TITLE:
Laser Surface Hardening of Tool Steels—Experimental and Numerical Analysis
AUTHORS:
Abdel-Monem El-Batahgy, Ramadan Ahmed Ramadan, Abdel-Rahman Moussa
KEYWORDS:
High Speed Tool Steels; Laser Surface Hardening; Ashby and Easterling Heat Transfer Equations; Design Expert Software; Laser Processing Charts
JOURNAL NAME:
Journal of Surface Engineered Materials and Advanced Technology,
Vol.3 No.2,
April
30,
2013
ABSTRACT:
This research work is focused on both
experimental and numerical analysis of laser surface hardening of AISI M2 high
speed tool steel. Experimental analysis aims at clarifying effect of different
laser processing parameters on properties and performance of laser surface
treated specimens. Numerical analysis is concerned with analytical approaches
that provide efficient tools for estimation of surface temperature, surface
hardness and hardened depth as a function of laser surface hardening
parameters. Results indicated that optimization of laser processing parameters
including laser power, laser spot size and processing speed combination is of
considerable importance for achieving maximum surface hardness and deepest hardened zone.

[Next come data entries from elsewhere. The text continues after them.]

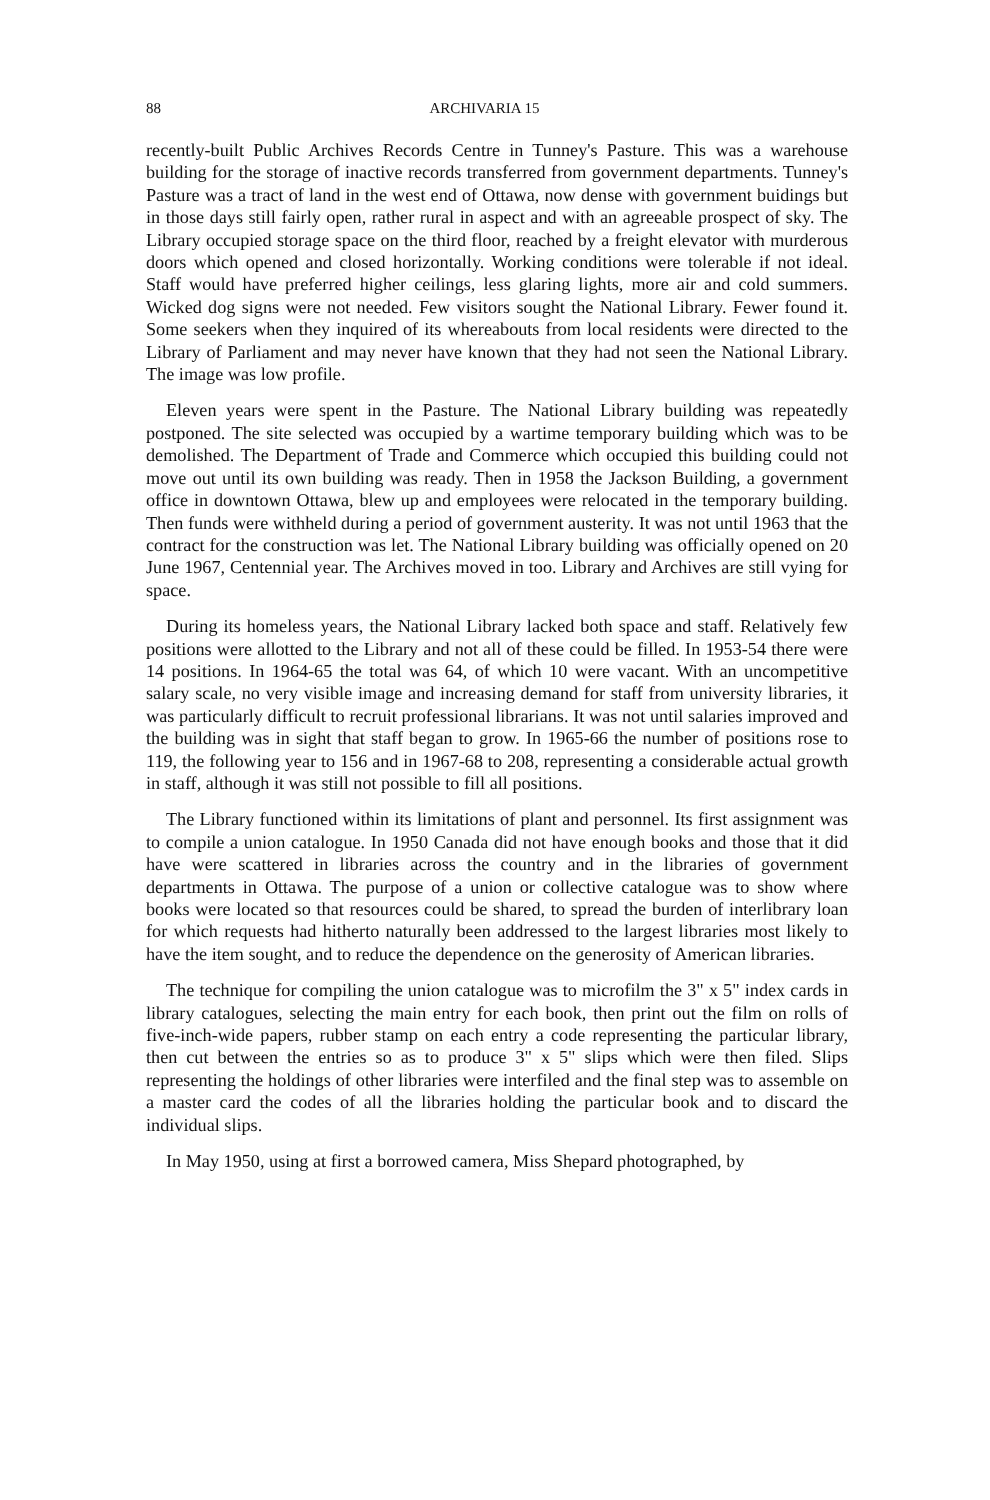88 ARCHIVARIA 15
recently-built Public Archives Records Centre in Tunney's Pasture. This was a warehouse building for the storage of inactive records transferred from government departments. Tunney's Pasture was a tract of land in the west end of Ottawa, now dense with government buidings but in those days still fairly open, rather rural in aspect and with an agreeable prospect of sky. The Library occupied storage space on the third floor, reached by a freight elevator with murderous doors which opened and closed horizontally. Working conditions were tolerable if not ideal. Staff would have preferred higher ceilings, less glaring lights, more air and cold summers. Wicked dog signs were not needed. Few visitors sought the National Library. Fewer found it. Some seekers when they inquired of its whereabouts from local residents were directed to the Library of Parliament and may never have known that they had not seen the National Library. The image was low profile.
Eleven years were spent in the Pasture. The National Library building was repeatedly postponed. The site selected was occupied by a wartime temporary building which was to be demolished. The Department of Trade and Commerce which occupied this building could not move out until its own building was ready. Then in 1958 the Jackson Building, a government office in downtown Ottawa, blew up and employees were relocated in the temporary building. Then funds were withheld during a period of government austerity. It was not until 1963 that the contract for the construction was let. The National Library building was officially opened on 20 June 1967, Centennial year. The Archives moved in too. Library and Archives are still vying for space.
During its homeless years, the National Library lacked both space and staff. Relatively few positions were allotted to the Library and not all of these could be filled. In 1953-54 there were 14 positions. In 1964-65 the total was 64, of which 10 were vacant. With an uncompetitive salary scale, no very visible image and increasing demand for staff from university libraries, it was particularly difficult to recruit professional librarians. It was not until salaries improved and the building was in sight that staff began to grow. In 1965-66 the number of positions rose to 119, the following year to 156 and in 1967-68 to 208, representing a considerable actual growth in staff, although it was still not possible to fill all positions.
The Library functioned within its limitations of plant and personnel. Its first assignment was to compile a union catalogue. In 1950 Canada did not have enough books and those that it did have were scattered in libraries across the country and in the libraries of government departments in Ottawa. The purpose of a union or collective catalogue was to show where books were located so that resources could be shared, to spread the burden of interlibrary loan for which requests had hitherto naturally been addressed to the largest libraries most likely to have the item sought, and to reduce the dependence on the generosity of American libraries.
The technique for compiling the union catalogue was to microfilm the 3" x 5" index cards in library catalogues, selecting the main entry for each book, then print out the film on rolls of five-inch-wide papers, rubber stamp on each entry a code representing the particular library, then cut between the entries so as to produce 3" x 5" slips which were then filed. Slips representing the holdings of other libraries were interfiled and the final step was to assemble on a master card the codes of all the libraries holding the particular book and to discard the individual slips.
In May 1950, using at first a borrowed camera, Miss Shepard photographed, by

In
this concern, higher laser power, larger spot size and lower processing speed
are more efficient. Hardened zone with 1.25
mm depth and 996 HV surface hardness was obtained using 1800 W
laser power, 4 mm laser spot size and 0.5 m/min
laser processing speed. The obtained maximum hardness of laser surface treated
specimen is 23% higher than that of conventionally heat treated specimen. This
in turn has resulted in 30% increase in wear resistance of laser surface treated specimen. Numerical
analysis has been carried out for calculation of temperature gradient and
cooling rate based on Ashby and Easterling equations. Then, surface hardness
and hardened depth have been numerically estimated based on available Design-Expert
software. Numerical results indicated that cooling rate of laser surface
treated specimen is high enough to be beyond the nose of the CCT diagram of the
used steel that in turn resulted in a hard/martensitic structure. Numerically
estimated values of surface temperature, surface hardness and hardened depth as
a function of laser processing parameters are in a good agreement with
experimental results. Laser processing charts indicating expected values of
surface temperature, surface hardness and hardened depth as a function of
different wider range of laser processing parameters are proposed.